Posted on November 15, 2009 by admin

I have a few questions for you: Do you know your monthly net wage? Do you know how much money you spent on groceries last week? If you consolidate all of your accounts, including checking accounts, credit cards, and investments, how did your assets and liabilities develop per month during the past 6 months?  

These may seem some tricky questions perhaps, but how can you maintain a grip on your finances if you are not able to see how your finances develop over time, or if you can’t match your budget with your actual expenses? Making your finances transparent and visible is perhaps one of the first essential steps in gaining financial control.

 Doing your very personal bookkeeping means making your finances transparent. Bookkeeping does not need to be as boring as many people imagine it to be. Actually, it can be great fun, since you are actually seeing how, for example, specific changes in purchasing behaviour have a direct impact on your financial strength. Generally, Bookkeeping requires nothing more than a piece of paper (or a pre-printed book of household accounts) and a pencil.

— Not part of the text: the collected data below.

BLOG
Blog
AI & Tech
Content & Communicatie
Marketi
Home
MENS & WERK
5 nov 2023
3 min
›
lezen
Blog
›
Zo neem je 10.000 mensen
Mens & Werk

You will require separate columns for the following information: 

  • Date of the transaction
  • Credit amount, or the amount you received
  • Debit amount, or the amount you spent
  • Transaction category (e.g. groceries, real estate, living, automotive. You can define your own categories as you see fit).
  • Payee
  • Description / further comments

Alternatively, you can use a programme such as Microsoft Excel. Microsoft Excel offers the benefit, that you are able to set filters easily and create statistics. For example, if you would like to gain an insight on how much money you spent on automotive last month, you can set the appropriate filters and Excel will calculate this information.

If you are looking for an all-round solution, which allows you not only to do your daily bookkeeping, but also assist you in evaluating the results, you may want to consider purchasing a product such as Microsoft Money or Quicken. These programmes are specifically designed for personal finance purposes. They allow you to create multiple accounts, categories, budgets, and to enter all your transactions. In the background the programme will evaluate the data, and the programme may supply you with all the information you need.  Additionally, such programmes often allow its users to do research on companies and shares, and to plan possible future scenarios.

 The benefit of using personal finance software is tremendous; if administered regularly and precisely, you will know exactly where your money is coming from and where it is going to. Once you have your finances visible, it will allow you to make changes to how you handle money and the success over time.